Zone Euro : Le recul des taux d’emprunt est-il justifié ?

(ProfesseurForex.com) – Pas de croissance (nous tendons plutôt vers la récession), augmentation du chômage (nouveau record ce matin e Espagne à 27.2 %), le moral des investisseurs et des consommateurs est en berne, les indice PMI sont en Zone de contraction et pourtant… les taux d’emprunt baissent au sein de la Zone Euro.

Un constat paradoxal au vu de ce que nous venons d’énoncer

Même en Italie, où cela fait deux mois que les partis politiques n’ont toujours pas été capables de s’entendre pour la création d’un gouvernement, où Silvio Berlusconi regagnerait du terrain sur Pepe Grillo en cas de nouvelles élections, où la récession sévit depuis 8 trimestres d’affilée, les taux baissent (le taux à 10 ans est redescendu à 2.6 % hier lors de l’adjudication).

L’Espagne aussi voit ses taux se détendre malgré une récente recapitalisation bancaire de 37 Mds (décembre), un taux de chômage qui n’en finit plus de monter, un marché immobilier en ruine et un déficit budgétaire galopant (l’Espagne pourrait obtenir un délai de deux ans pour atteindre l’équilibre budgétaire).

Même les petite pays périphériques en profite avec le taux à 10 ans Irlandais qui est retourné au contact des 3.5 %, soit mieux que l’Italie et l’Espagne.

Cette détente est-elle justifiée ?

La baisse du taux d’inflation nous permet d’anticiper sans trop se tromper que la BCE abaissera bientôt son taux directeur. Les récentes déclarations des gouverneurs de la BCE vont d’ailleurs dans ce sens comme l’a déclaré le vice-président Vitor Constancio qui estime que les récentes données économiques plaident pour un assouplissement monétaire.

Néanmoins, le principal problème monétaire de la zone euro ne tient pas actuellement au niveau des taux de refinancement bancaire, ni au montant des liquidités injectées par la BCE, mais à la mauvaise transmission de la politique monétaire à l’économie réelle, en particulier à la périphérie de la zone. Les banques n’ont aucune incitation à prêter, pour des raisons qui tiennent à l’état de l’économie, à des contraintes réglementaires beaucoup trop strictes et, sans doute aussi, au manque de clarté touchant à des choix institutionnels majeurs (le projet d’union bancaire).

La baisse des taux est-elle vraiment justifiée ? Pas vraiment.

Quels pourraient être les facteurs à l’origine de cette détente obligataire ?

Rappelons que Mario Draghi a mencé l’été dernier d’employer les grands moyen afin de sauver l’Euro coûte que coûte.
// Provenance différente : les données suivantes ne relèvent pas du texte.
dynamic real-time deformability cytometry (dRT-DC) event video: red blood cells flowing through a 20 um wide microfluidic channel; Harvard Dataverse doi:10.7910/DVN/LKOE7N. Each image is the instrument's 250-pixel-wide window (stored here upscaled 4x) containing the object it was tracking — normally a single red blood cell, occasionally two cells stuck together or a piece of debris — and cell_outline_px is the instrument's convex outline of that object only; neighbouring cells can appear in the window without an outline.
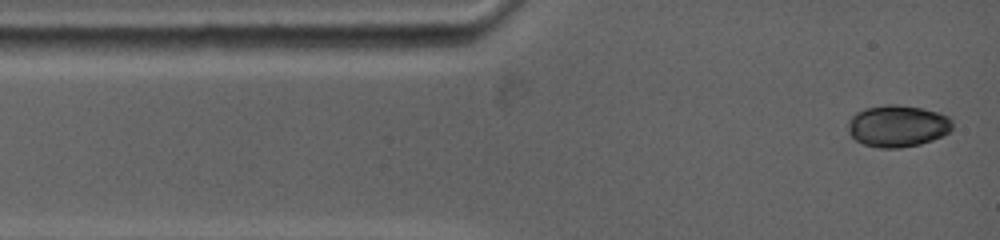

Des déclaration qui se font vieilles d’autant plus que le programme OMT, nouveau « bazooka » de le BCE, n’a toujours pas été activé. Mais cela a contribué à apaiser les spéculations.
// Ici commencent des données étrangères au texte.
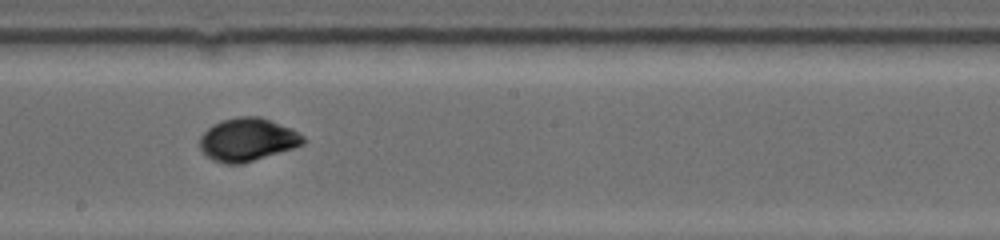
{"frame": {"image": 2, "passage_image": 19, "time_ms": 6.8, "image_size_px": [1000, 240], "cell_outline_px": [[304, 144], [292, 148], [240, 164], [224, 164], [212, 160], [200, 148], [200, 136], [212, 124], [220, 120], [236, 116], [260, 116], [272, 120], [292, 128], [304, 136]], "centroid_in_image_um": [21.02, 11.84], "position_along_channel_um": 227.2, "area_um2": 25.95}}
L’Union bancaire fait actuellement l’objet d’intenses négociations et il est vrai qu’une véritable union solidaire permettrait certainement de frapper un grand coup.

Notons également l’assouplissement monétaire drastique de la BoJ annonce une diversification du Yen vers l’Euro même si les derniers chiffres montrent que les Japonais rapatrient plutôt leurs investissements au pays.
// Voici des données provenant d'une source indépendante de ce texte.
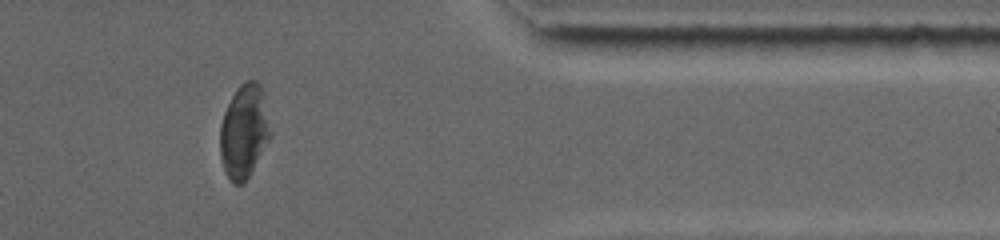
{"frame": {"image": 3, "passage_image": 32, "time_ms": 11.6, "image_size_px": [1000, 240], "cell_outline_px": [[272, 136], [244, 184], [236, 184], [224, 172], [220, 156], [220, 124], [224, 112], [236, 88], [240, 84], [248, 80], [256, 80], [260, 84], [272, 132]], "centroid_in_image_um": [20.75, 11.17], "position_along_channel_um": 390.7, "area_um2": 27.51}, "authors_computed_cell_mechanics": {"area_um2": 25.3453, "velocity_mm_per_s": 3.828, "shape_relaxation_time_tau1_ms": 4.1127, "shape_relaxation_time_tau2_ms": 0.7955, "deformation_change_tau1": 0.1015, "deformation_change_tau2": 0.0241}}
Les gouvernements seraient bien mal inspirée de croire que cette détente obligataire les autorise à ralentir la cadence…

L’impact sur le Forex

Si l’Euro se maintient depuis quelques semaine autour des 1.30 sur le forex, c’est très certainement grâce à la baisse des taux obligataires qui, nous le rappelons, représente la défiance étrangère vis-à-vis de l’Euro et sa viabilité. En effet, l’Euro a conduit à des déséquilibres qui n’ont pas été adressés en temps voulu par certains pays périphériques qui s’accommodent Guère d’un taux de change fort. Pourtant, l’Euro à toutes les peines du monde a rebondir franchement et de nouvelles tensions sur les taux pourraient être le signal de vendre de plus belle l’Euro sur le marché des changes.